Understanding Natural Language Processing through Recurrent Neural Networks

Vinay Bhaip
Phone2Action Engineering
4 min readAug 10, 2018

At Phone2Action, we are constantly looking for new and innovative technologies to solve challenging problems in our industry. Machine learning, specifically natural language processing, is one of many tools that we utilize in our platform to create a better user experience for those looking to take action on a particular campaign and effect change within our political system. Understanding the core algorithms that comprise natural language processing is essential in order to take advantage of this growing industry trend.

What is NLP?

NLP, or natural language processing, is the way machines parse and understand the human language (such as English or Spanish). This is used in a diverse range of settings, ranging from sentiment analysis, to machine translation, to chatbots. Natural language processing has been continuously improving, as more novel ideas emerge to make more robust models and leverage new, innovative analysis techniques.

How does NLP Actually Work?

Machine learning in general might seem like magic at first, but at the end of the day, it boils down to a series of mathematical functions that manipulate some input data and map it to a certain output. To understand NLP, we need to understand simple neural networks first. A neural network is a popular type of ML algorithm that consists of multiple layers. Within each layer there are multiple nodes: each node is connected to all the nodes in the subsequent layer, as illustrated in the diagram below. The inputs are passed into the first layer, and each are multiplied by a different weight, represented by the edges, and added to another value, known as a bias, to reach the value of the next node. This process is repeated over and over to reach a final layer, which has our desired output.

Another type of neural net is an RNN (Recurrent Neural Network), a unique type of neural network where the internal layer value is passed on as an additional parameter into the next node. At each time step, the RNN processes both the new input and the core information from the last node. This allows for the network to remember previous information being passed in, allowing for a sequential data flow.

How Should our Input Data Look like?

In order for our model to understand the input it has received, the data have to be in numerical form. Generally, we have a total set of words that we denote as the vocabulary the model has the ability to process.

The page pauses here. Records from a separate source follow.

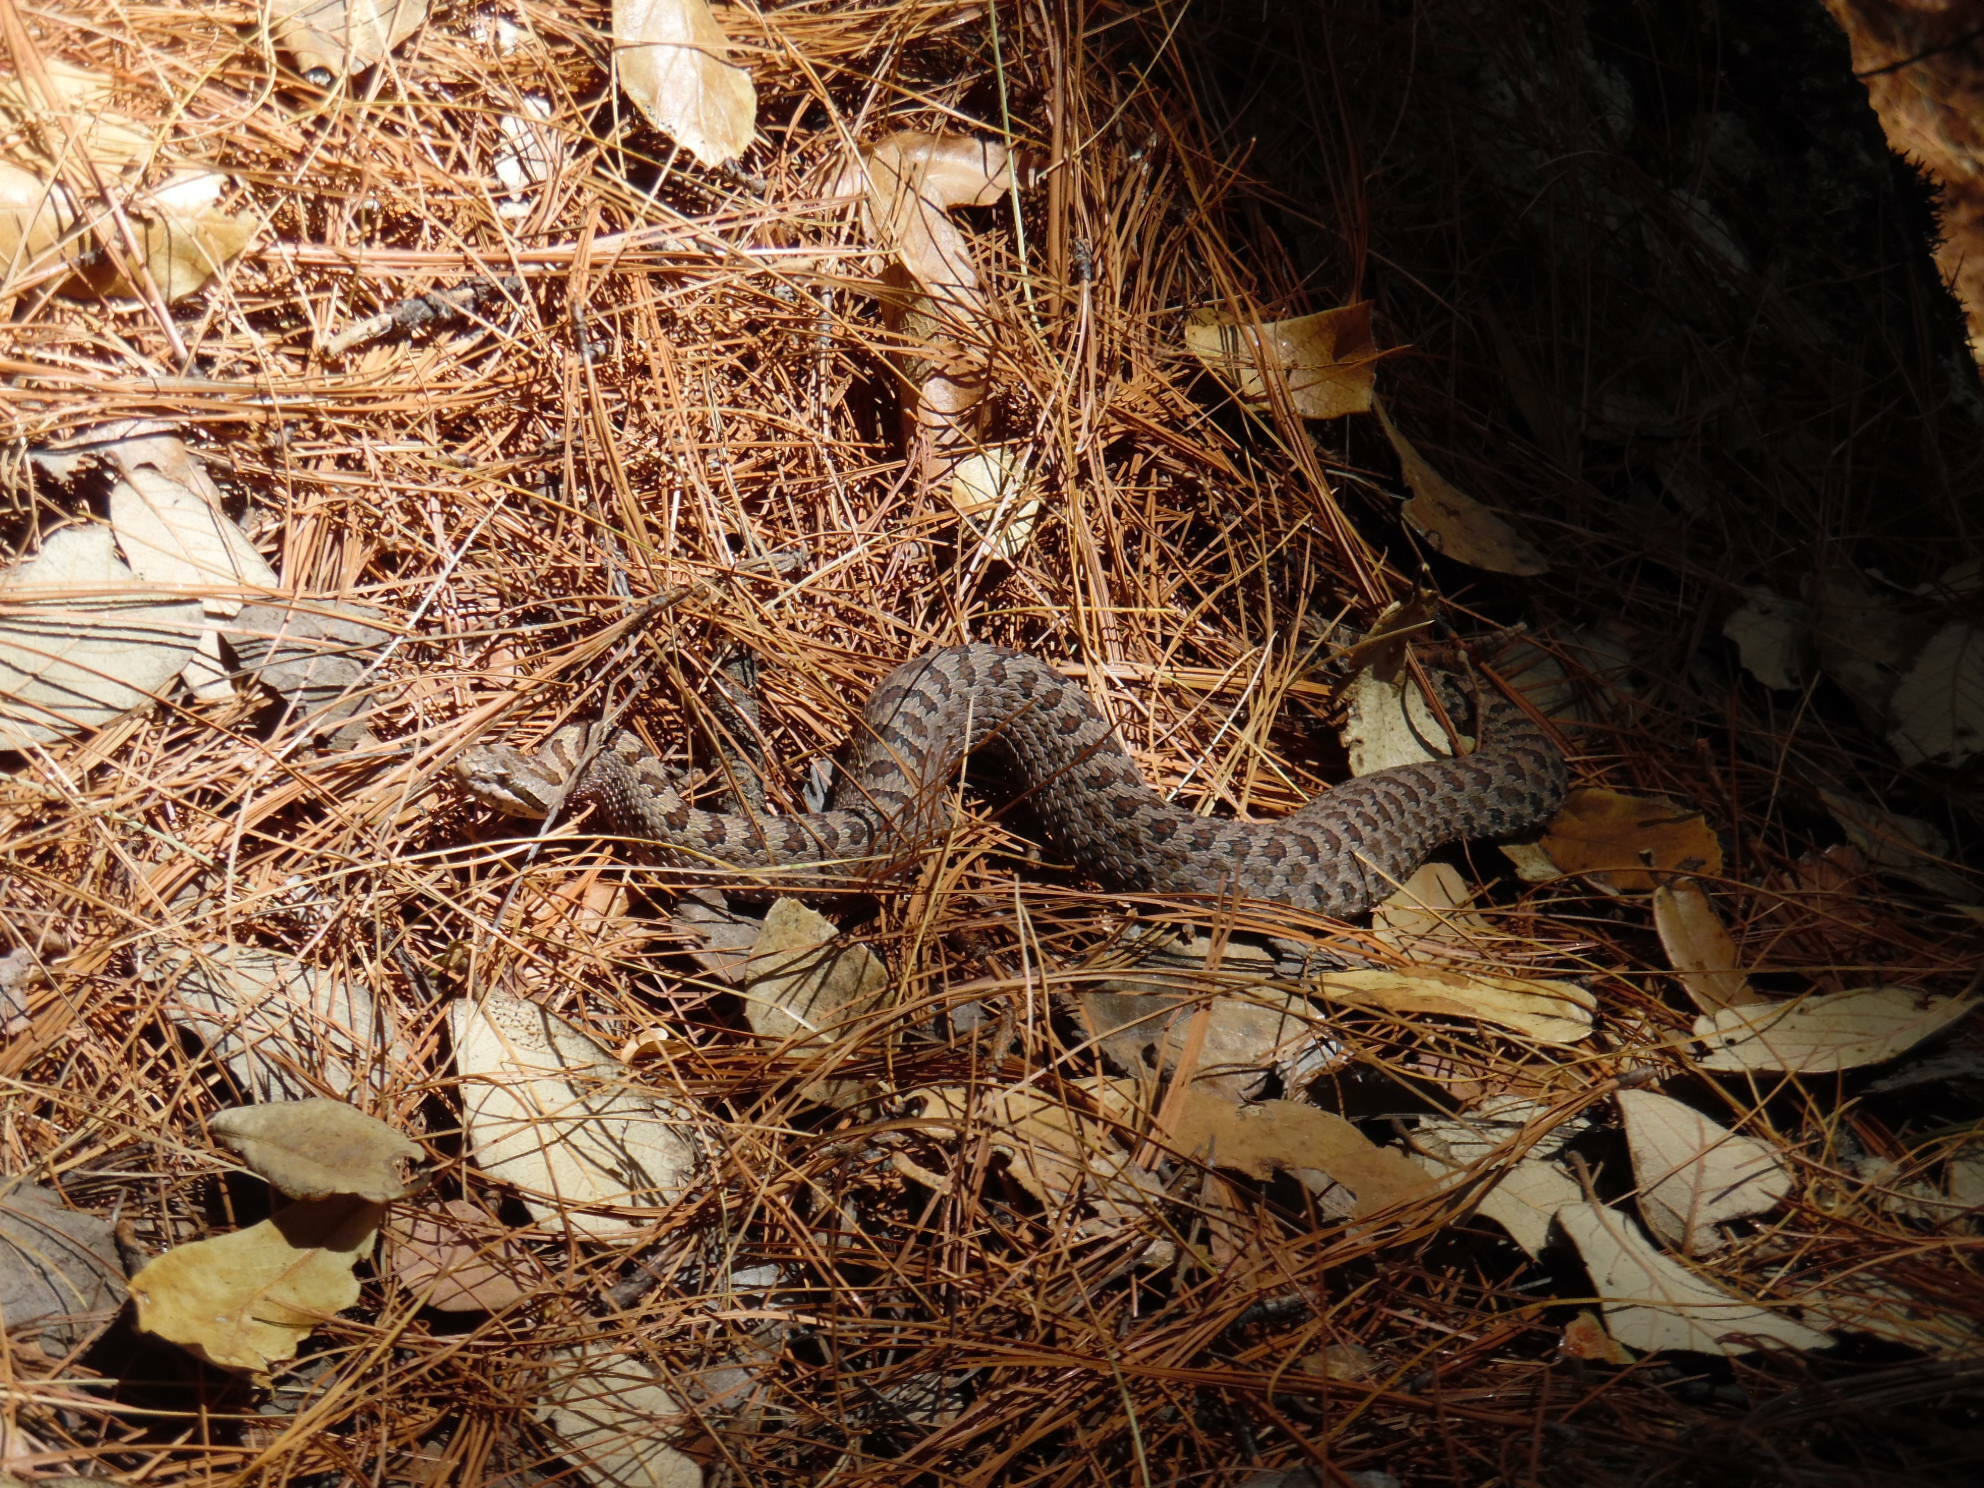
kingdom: Animalia
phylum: Chordata
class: Squamata
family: Viperidae
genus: Crotalus
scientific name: Crotalus pricei
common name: Twin-spotted rattlesnake
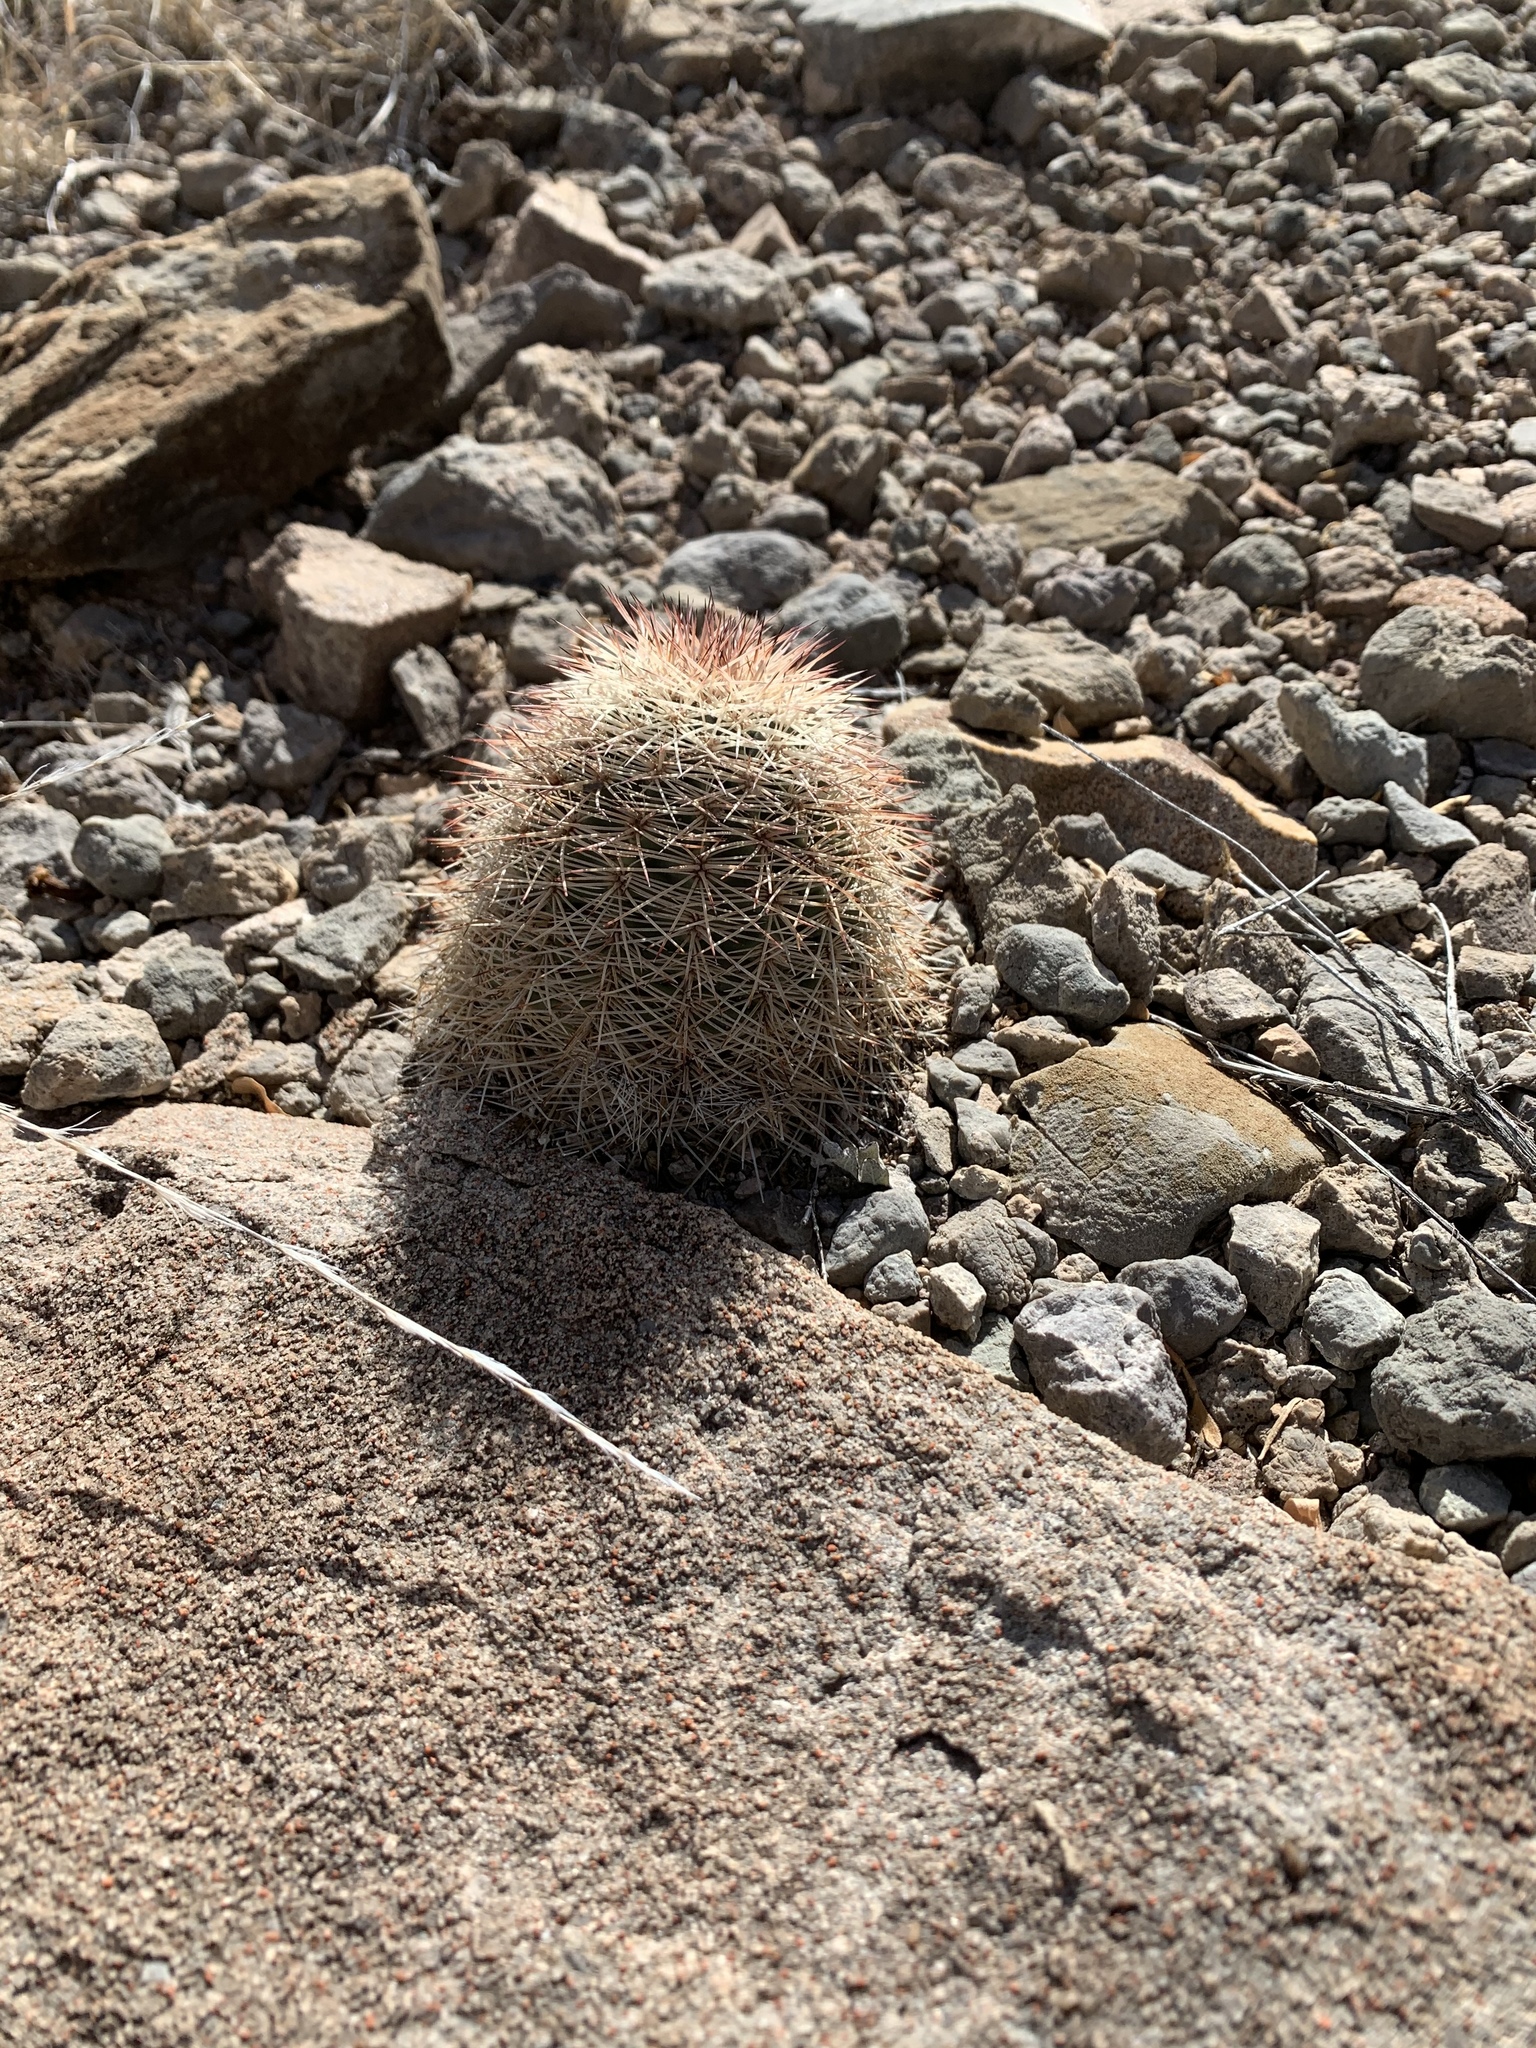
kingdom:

The naive approach that many first take would be to assign each word in our vocabulary a number, from 1 to n, with n being the total number of words we have. However, this creates the problem that two words might seem closer correlated to one another, when they aren’t. For example, if the word “ant” had an assigned value of 1, and the word “apricot” had a value of 2, they would seem closer than “ant” and another word with a larger value, like “zoo”, which of course doesn’t make sense.

To address this problem, we’ll use a technique called one-hot encoding. This means representing each word of our vocabulary as a vector of n length. For the first word in our vocabulary, we represent it as [1, 0, 0 … , 0, 0, 0]. The second word would have a 1 in the next index in the vector. If these vectors were visualized in an n-dimensional space, they would all be equidistant from each other, which allows no words to be “closer” to each other when represented.

Sequence to Sequence Models

Sequence to sequence models are one modern way to turn one sequence into another. This is accomplished by having one RNN, known as an encoder, to take in the input data and output one vector, and passing that vector into another RNN, known as a decoder, which converts that vector into another sequence.

An interesting aspect emerges with encoder-decoder models. The output vector of the encoder should contain all the semantic information of the original sequence. This is because we are translating between two different languages, so the output vector of the encoder has all the information needed to understand the sentence across the two languages. So, for example, when using an encoder decoder model for machine translation between two different languages, like English to Spanish, the output vector from the encoder model should contain the universal meaning of the sequence.

Overall, NLP is a fascinating field that is emerging with applications across various industries, and is a crucial aspect of machine learning to understand. By integrating NLP into our core advocacy suite, such as in chatbots, Phone2Action is able to create powerful tools that revolutionize digital advocacy and citizen-legislator interaction on a global scale.